The neural network is then trained using one of the supervised learning algorithms (of which the best known example is back propagation, devised by Rumelhart et. al., 1986), which uses the data to adjust the network's weights and thresholds so as to minimize the error in its predictions on the training set. If the network is properly trained, it has then learned to model the (unknown) function that relates the input variables to the output variables, and can subsequently be used to make predictions where the output is not known.

Conclusion

The computing world has a lot to gain from neural networks. Their ability to learn by example makes them very flexible and powerful. Furthermore there is no need to devise an algorithm in order to perform a specific task; i.e. there is no need to understand the internal mechanisms of that task. They are also very well suited for real time systems because of their fast response and computational times which are due to their parallel architecture.

Neural networks also contribute to other areas of research such as neurology and psychology. They are regularly used to model parts of living organisms and to investigate the internal mechanisms of the brain.

Perhaps the most exciting aspect of neural networks is the possibility that some day 'conscious' networks might be produced. There are a number of scientists arguing that consciousness is a 'mechanical' property and that 'conscious' neural networks are a realistic possibility.

Finally, I would like to state that even though neural networks have a huge potential we will only get the best of them when they are integrated with computing, AI, fuzzy logic and related subjects.

Recommended Textbooks

Bishop, C. (1995). Neural Networks for Pattern Recognition. Oxford: University Press. Extremely well-written, up-to-date. Requires a good mathematical background, but rewards careful reading, putting neural networks firmly into a statistical context.

Carling, A. (1992). Introducing Neural Networks. Wilmslow, UK: Sigma Press. A relatively gentle introduction. Starting to show its age a little, but still a good starting point.

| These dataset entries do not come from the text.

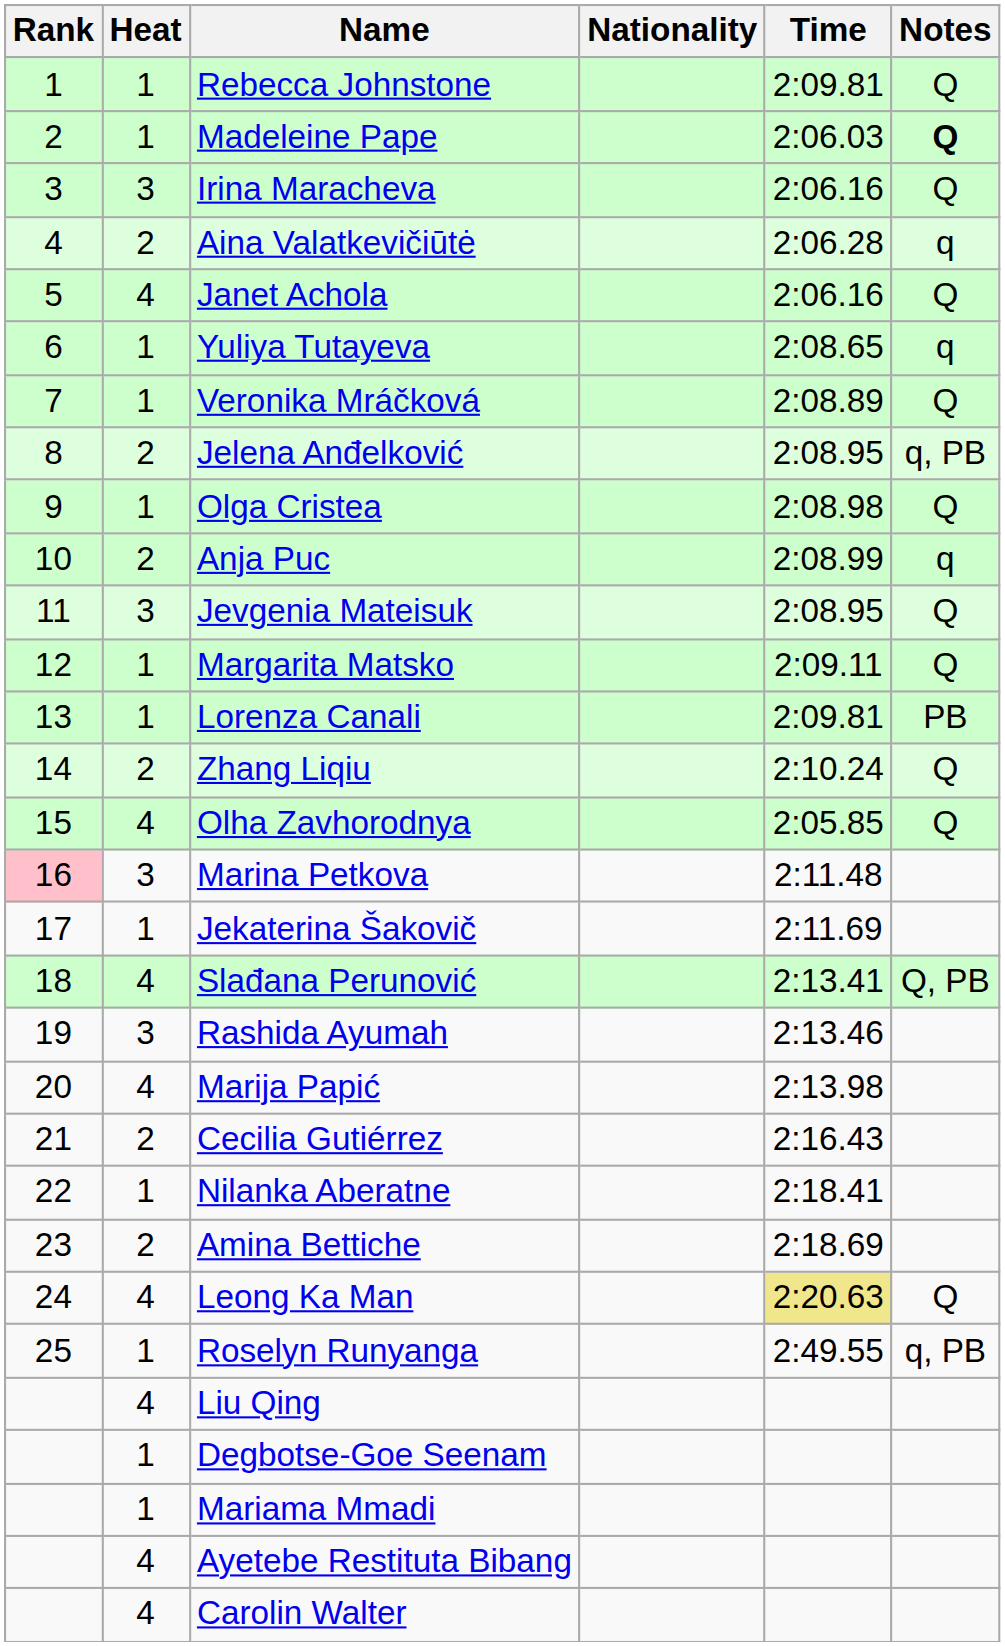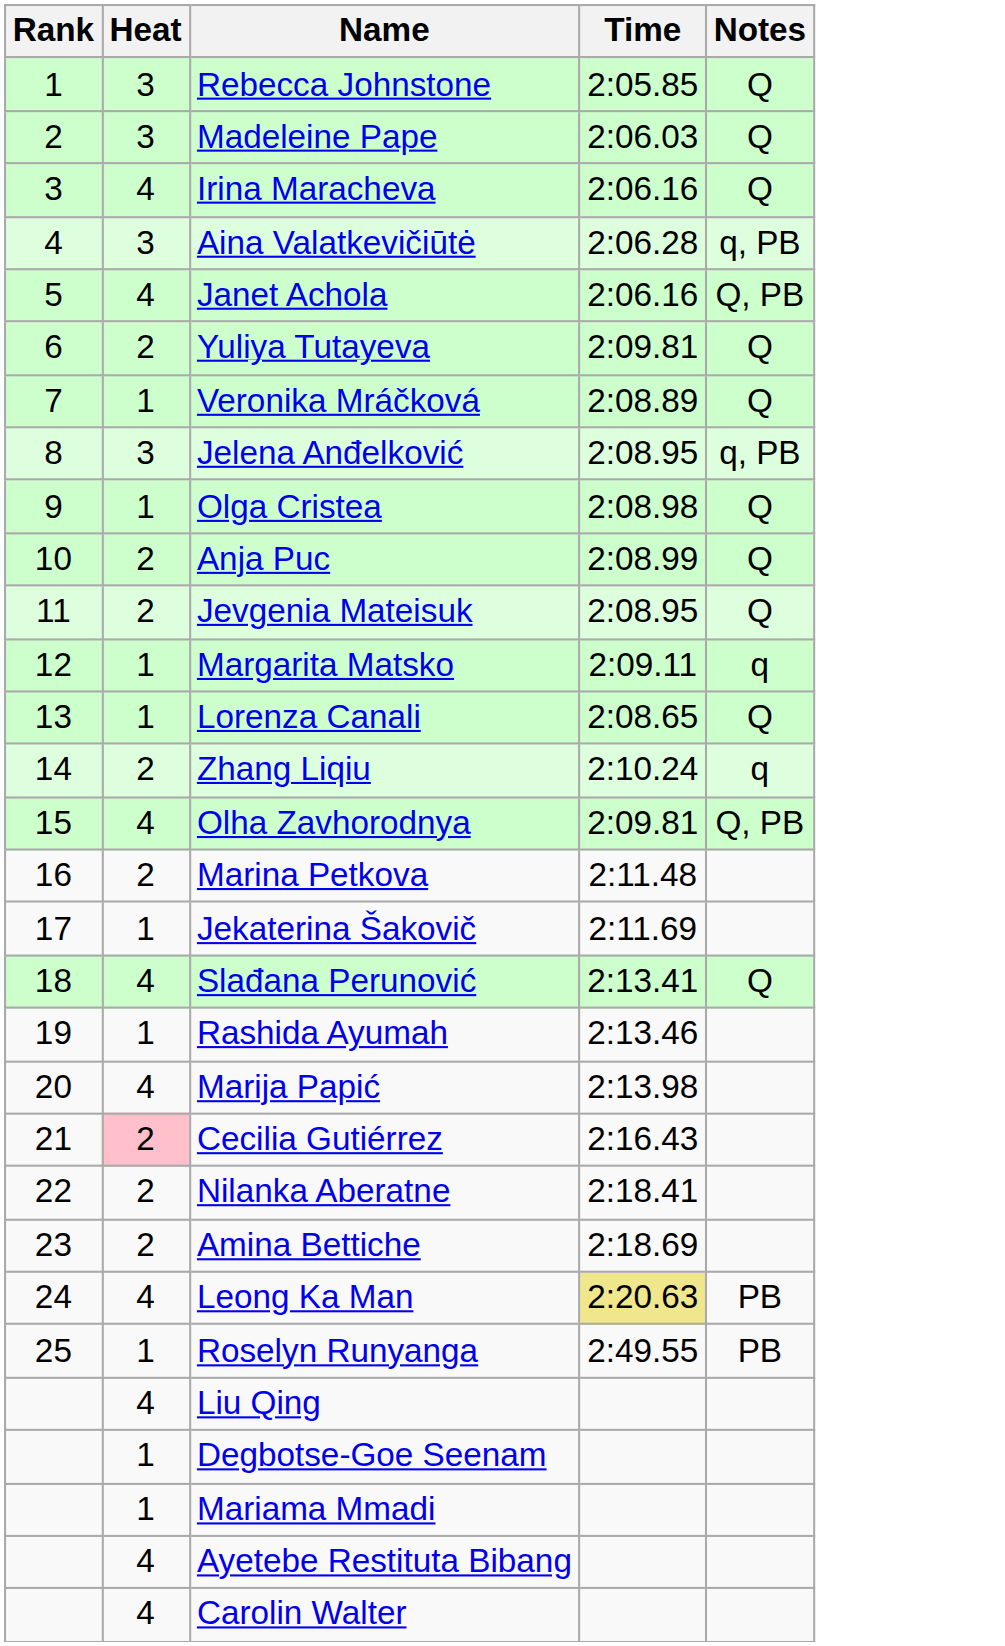- column: Nationality
Rebecca Johnstone | Heat: 1 -> 3
Rebecca Johnstone | Time: 2:09.81 -> 2:05.85
Madeleine Pape | Heat: 1 -> 3
Madeleine Pape | Notes: bold -> normal
Irina Maracheva | Heat: 3 -> 4
Aina Valatkevičiūtė | Heat: 2 -> 3
Aina Valatkevičiūtė | Notes: q -> q, PB
Janet Achola | Notes: Q -> Q, PB
Yuliya Tutayeva | Heat: 1 -> 2
Yuliya Tutayeva | Time: 2:08.65 -> 2:09.81
Yuliya Tutayeva | Notes: q -> Q
Jelena Anđelković | Heat: 2 -> 3
Anja Puc | Notes: q -> Q
Jevgenia Mateisuk | Heat: 3 -> 2
Margarita Matsko | Notes: Q -> q
Lorenza Canali | Time: 2:09.81 -> 2:08.65
Lorenza Canali | Notes: PB -> Q
Zhang Liqiu | Notes: Q -> q
Olha Zavhorodnya | Time: 2:05.85 -> 2:09.81
Olha Zavhorodnya | Notes: Q -> Q, PB
Marina Petkova | Rank: pink background -> no background
Marina Petkova | Heat: 3 -> 2
Slađana Perunović | Notes: Q, PB -> Q
Rashida Ayumah | Heat: 3 -> 1
Cecilia Gutiérrez | Heat: no background -> pink background
Nilanka Aberatne | Heat: 1 -> 2
Leong Ka Man | Notes: Q -> PB
Roselyn Runyanga | Notes: q, PB -> PB
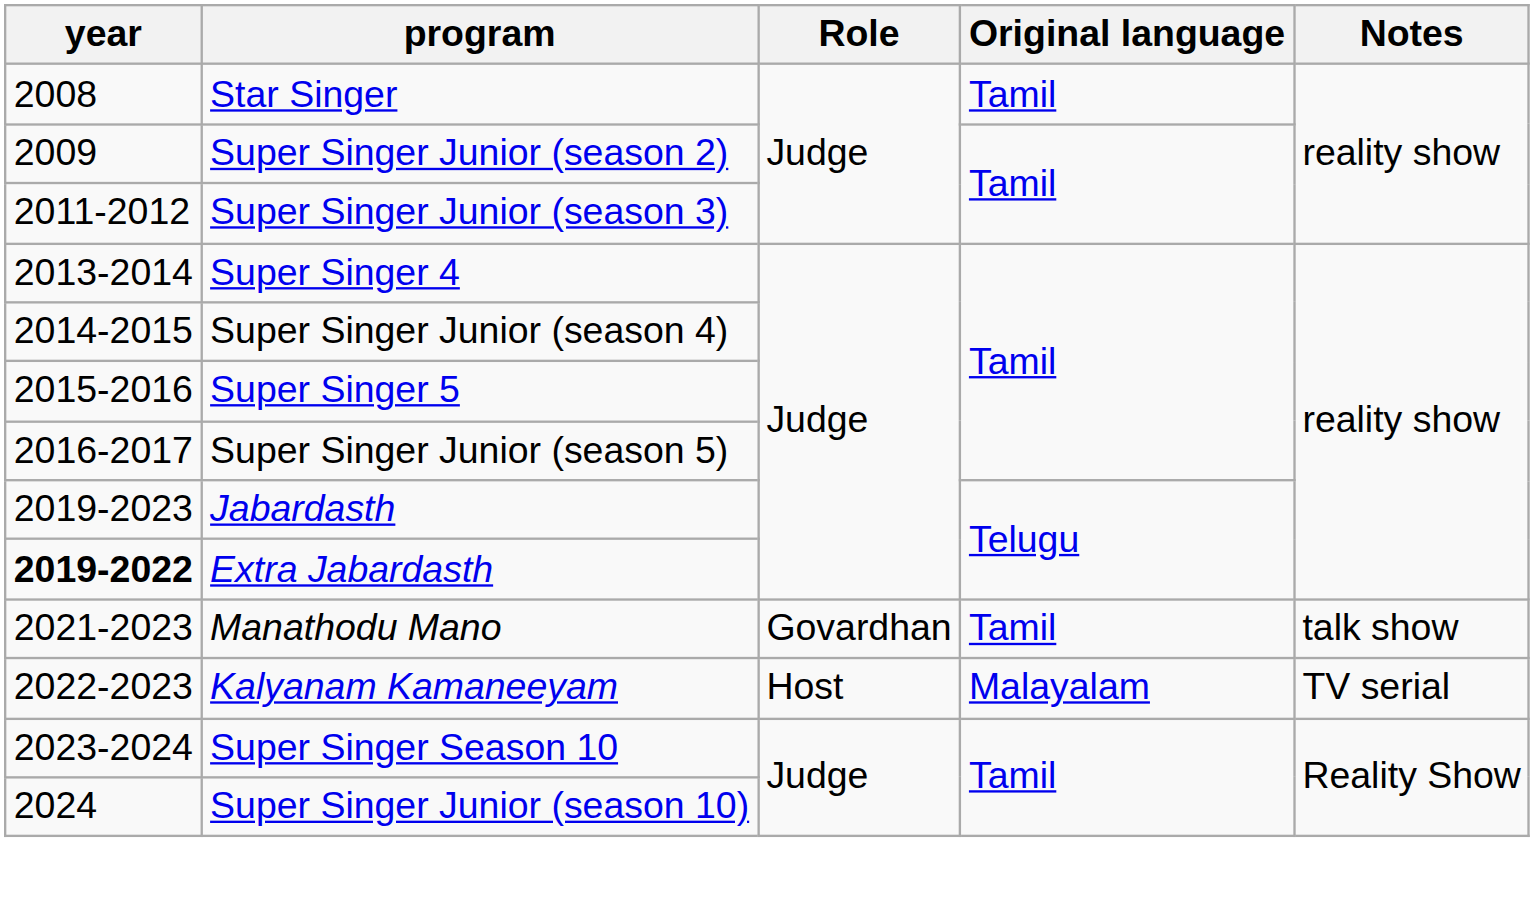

Fausett, L. (1994). Fundamentals of Neural Networks. New York: Prentice Hall. A well-written book, with very detailed worked examples to explain how the algorithms function.

Haykin, S. (1994). Neural Networks: A Comprehensive Foundation. New York: Macmillan Publishing. A comprehensive book, with an engineering perspective. Requires a good mathematical background, and contains a great deal of background theory.

Patterson, D. (1996). Artificial Neural Networks. Singapore: Prentice Hall. Good wide-ranging coverage of topics, although less detailed than some other books.

Ripley, B.D. (1996). Pattern Recognition and Neural Networks. Cambridge University Press. A very good advanced discussion of neural networks, firmly putting them in the wider context of statistical modeling.